» Work to complete
Check each line of the material below for "year", then copy the ones that contain it.

=== Material to process ===

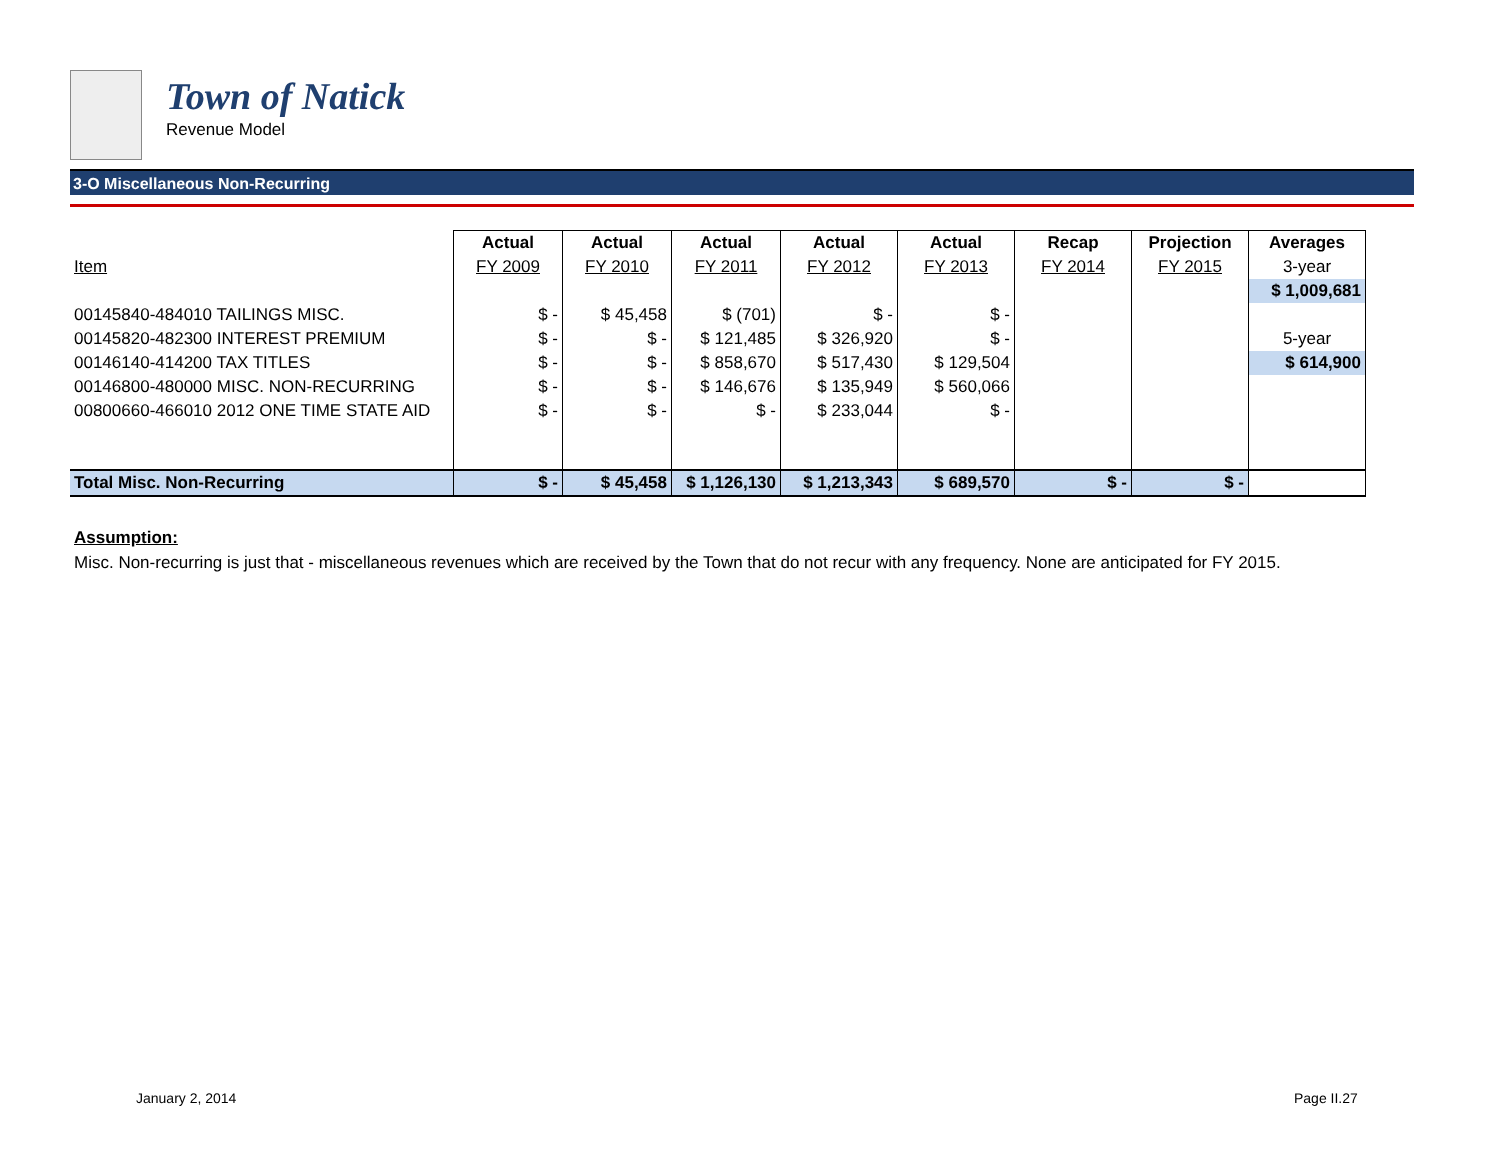Town of Natick
Revenue Model
3-O Miscellaneous Non-Recurring
| | Actual | Actual | Actual | Actual | Actual | Recap | Projection | Averages |
| --- | --- | --- | --- | --- | --- | --- | --- | --- |
| Item | FY 2009 | FY 2010 | FY 2011 | FY 2012 | FY 2013 | FY 2014 | FY 2015 | 3-year |
| | | | | | | | | $ 1,009,681 |
| 00145840-484010 TAILINGS MISC. | $ - | $ 45,458 | $ (701) | $ - | $ - | | | |
| 00145820-482300 INTEREST PREMIUM | $ - | $ - | $ 121,485 | $ 326,920 | $ - | | | 5-year |
| 00146140-414200 TAX TITLES | $ - | $ - | $ 858,670 | $ 517,430 | $ 129,504 | | | $ 614,900 |
| 00146800-480000 MISC. NON-RECURRING | $ - | $ - | $ 146,676 | $ 135,949 | $ 560,066 | | | |
| 00800660-466010 2012 ONE TIME STATE AID | $ - | $ - | $ - | $ 233,044 | $ - | | | |
| Total Misc. Non-Recurring | $ - | $ 45,458 | $ 1,126,130 | $ 1,213,343 | $ 689,570 | $ - | $ - | |
Assumption:
Misc. Non-recurring is just that - miscellaneous revenues which are received by the Town that do not recur with any frequency. None are anticipated for FY 2015.
January 2, 2014 Page II.27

===

» Result for this exercise
| Item | FY 2009 | FY 2010 | FY 2011 | FY 2012 | FY 2013 | FY 2014 | FY 2015 | 3-year |
| 00145820-482300 INTEREST PREMIUM | $ - | $ - | $ 121,485 | $ 326,920 | $ - | | | 5-year |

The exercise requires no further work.